The Marquis was far from satisfied with his son, but did not dare to go on further with the argument. In all such discussions he was wont to feel that his son was "talking the hind legs off a dog." His own ideas on concrete points were clear enough to him, – as this present idea that his daughter, Lady Frances Trafford, would outrage all propriety, all fitness, all decency, if she were to give herself in marriage to George Roden, the Post Office clerk. But words were not plenty with him, – or, when plenty, not efficacious, – and he was prone to feel, when beaten in argument, that his opponent was taking an unfair advantage. Thus it was that he often thought, and sometimes said, that those who oppressed him with words would "talk the hind legs off a dog."

The Marchioness also expressed her opinion to Hampstead. She was a lady stronger than her husband; – stronger in this, that she never allowed herself to be worsted in any encounter. If words would not serve her occasion at the moment, her countenance would do so, – and if not that, her absence. She could be very eloquent with silence, and strike an adversary dumb by the way in which she would leave a room. She was a tall, handsome woman, with a sublime gait. – "Vera incessu patuit Dea." She had heard, if not the words, then some translation of the words, and had taken them to heart, and borne them with her as her secret motto. To be every inch an aristocrat, in look as in thought, was the object of her life. That such was her highest duty was quite fixed in her mind. It had pleased God to make her a Marchioness, – and should she derogate from God's wish? It had been her one misfortune that God should not also have made her the mother of a future Marquis. Her face, though handsome, was quite impassive, showing nothing of her sorrows or her joys; and her voice was equally under control. No one had ever imagined, not even her husband, that she felt acutely that one blow of fortune. Though Hampstead's politics had been to her abominable, treasonable, blasphemous, she treated him with an extreme courtesy.
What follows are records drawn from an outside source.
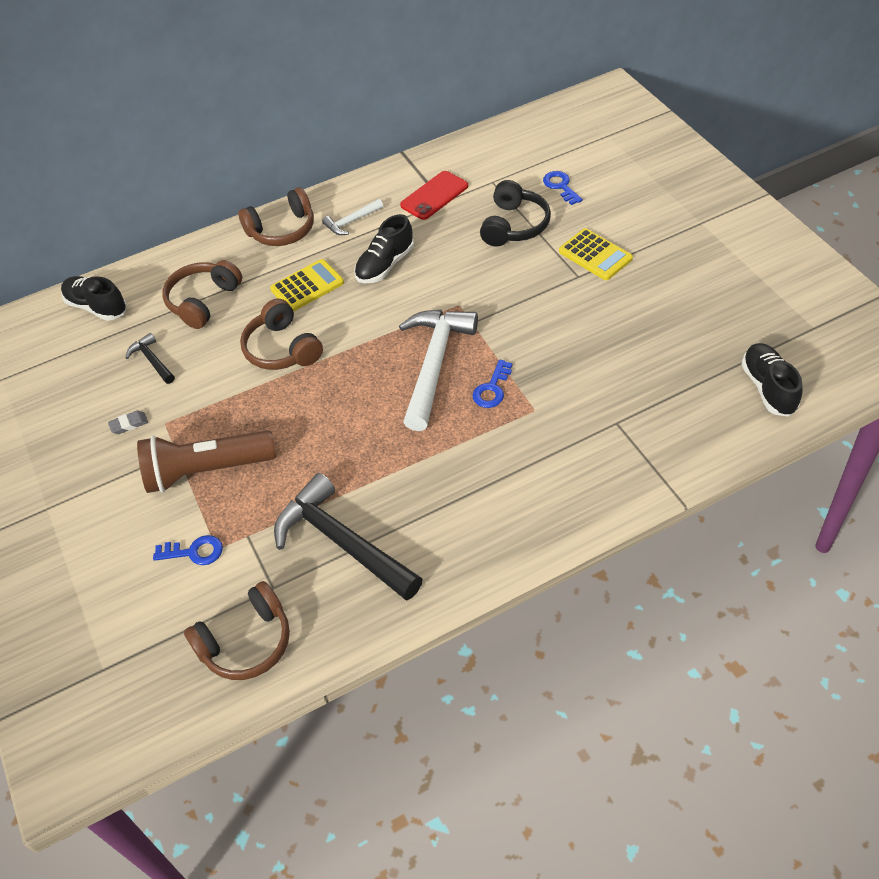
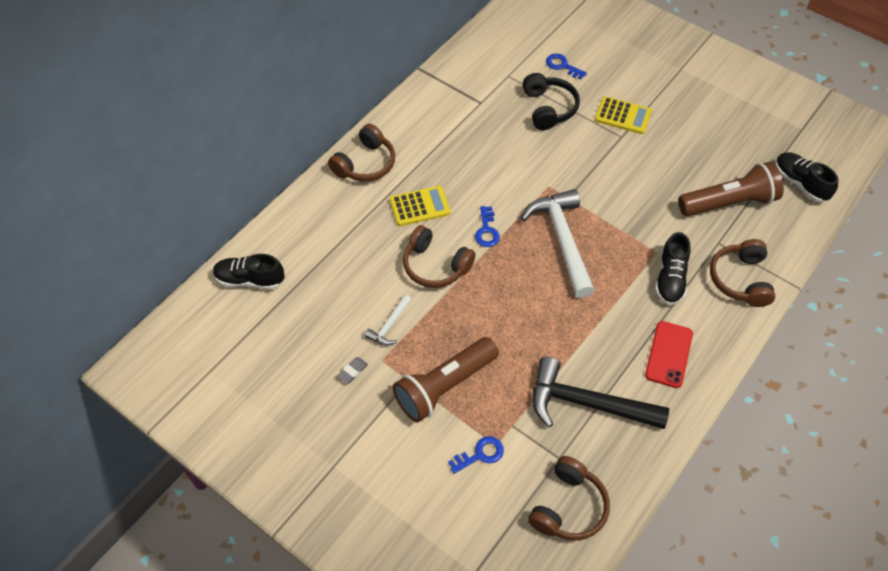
camera: 30 degrees left, 5 degrees up
black hammer [126,333,175,384] -> none
brown headphones [162,260,243,329] -> brown headphones moved to [710,239,775,307]
yellow calculator [270,259,344,311] -> yellow calculator turned 45 degrees clockwise [390,186,450,226]
white hammer [322,199,383,235] -> white hammer moved to [365,295,412,345]
black shoe [354,214,414,283] -> black shoe moved to [655,232,690,305]
red phone [400,171,468,220] -> red phone moved to [645,321,693,388]
blue key [473,359,512,408] -> blue key moved to [475,206,500,247]
none -> brown flashlight [678,162,784,216]

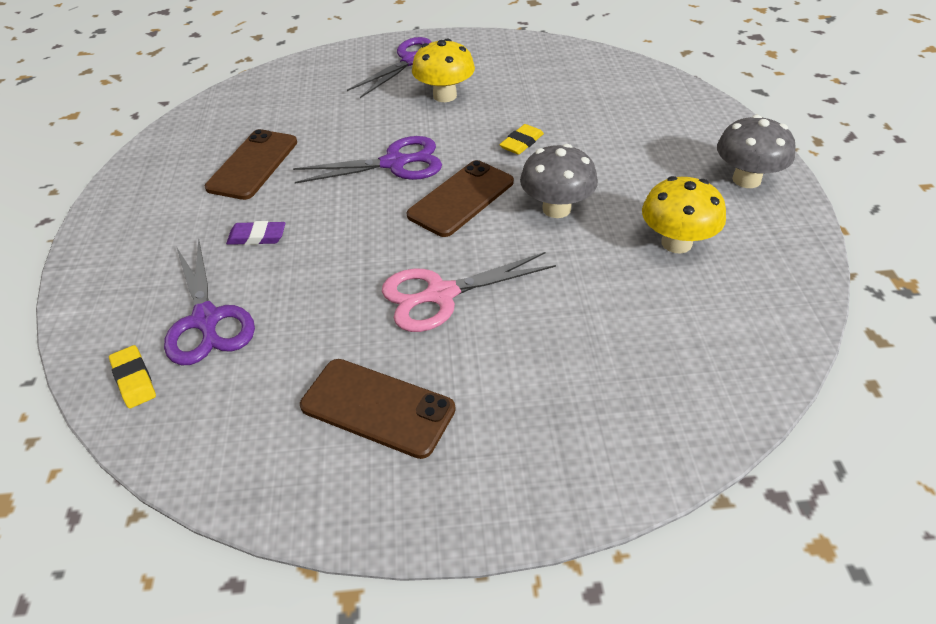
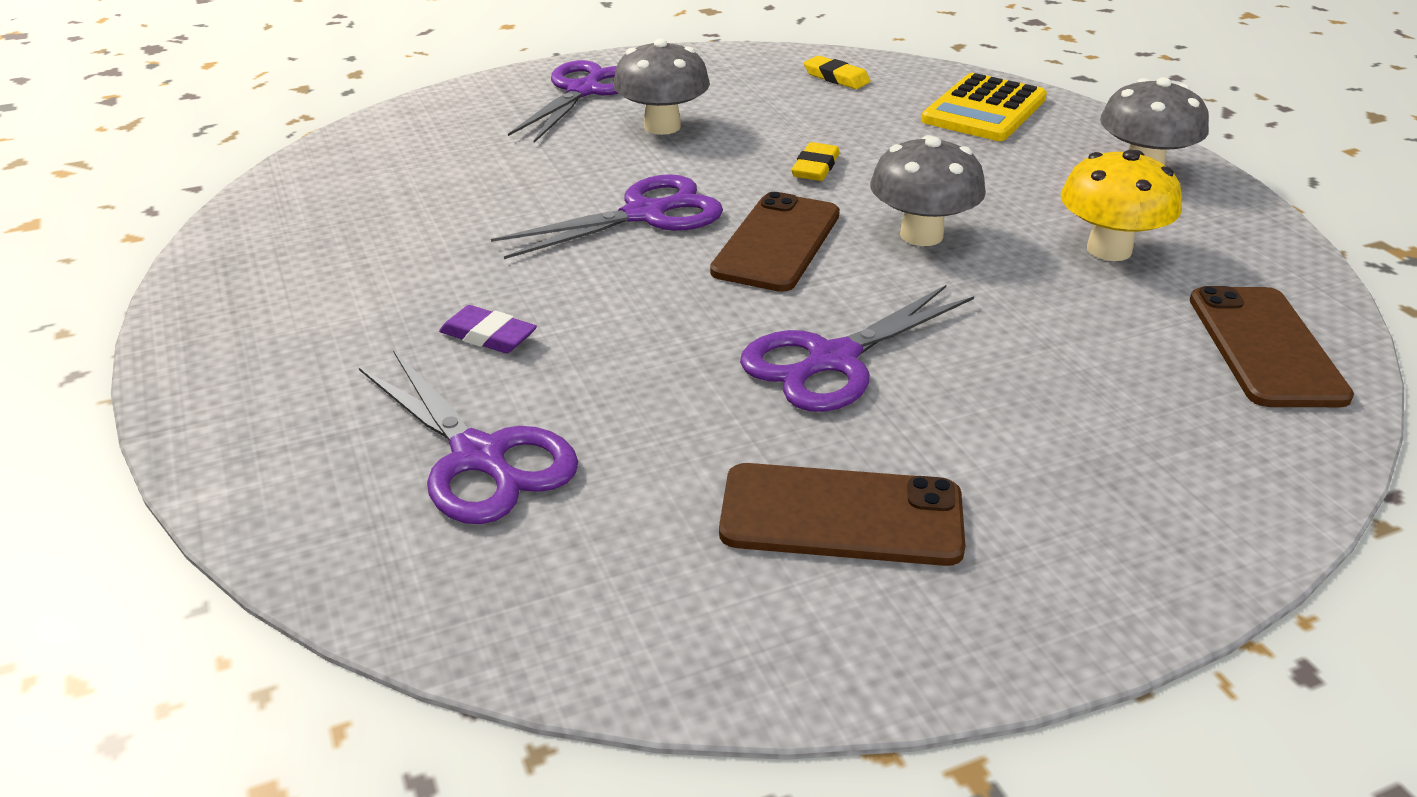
camera: 20 degrees left, 10 degrees down
yellow eraser [109,345,156,409] -> yellow eraser moved to [804,56,871,89]
brown phone [205,129,297,200] -> brown phone moved to [1190,286,1354,407]
purple eraser [226,221,286,245] -> purple eraser turned 45 degrees clockwise [439,305,537,353]
pink scissors [382,252,556,332] -> purple scissors [740,285,974,412]
yellow mushroom [412,39,475,102] -> grey mushroom [613,38,710,135]
none -> yellow calculator [921,73,1047,141]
If there were anything that he wished about the house she would have it done for him. She would endeavour to interest herself about his hunting. And she would pay him a great respect, – to him most onerous, – as being second in all things to the Marquis. Though a Republican blasphemous rebel, – so she thought of him, – he was second to the Marquis. She would fain have taught her little boys to respect him, – as the future head of the family, – had he not been so accustomed to romp with them, to pull them out of their little beds, and toss them about in their night-shirts, that they loved him much too well for respect. It was in vain that their mother strove to teach them to call him Hampstead.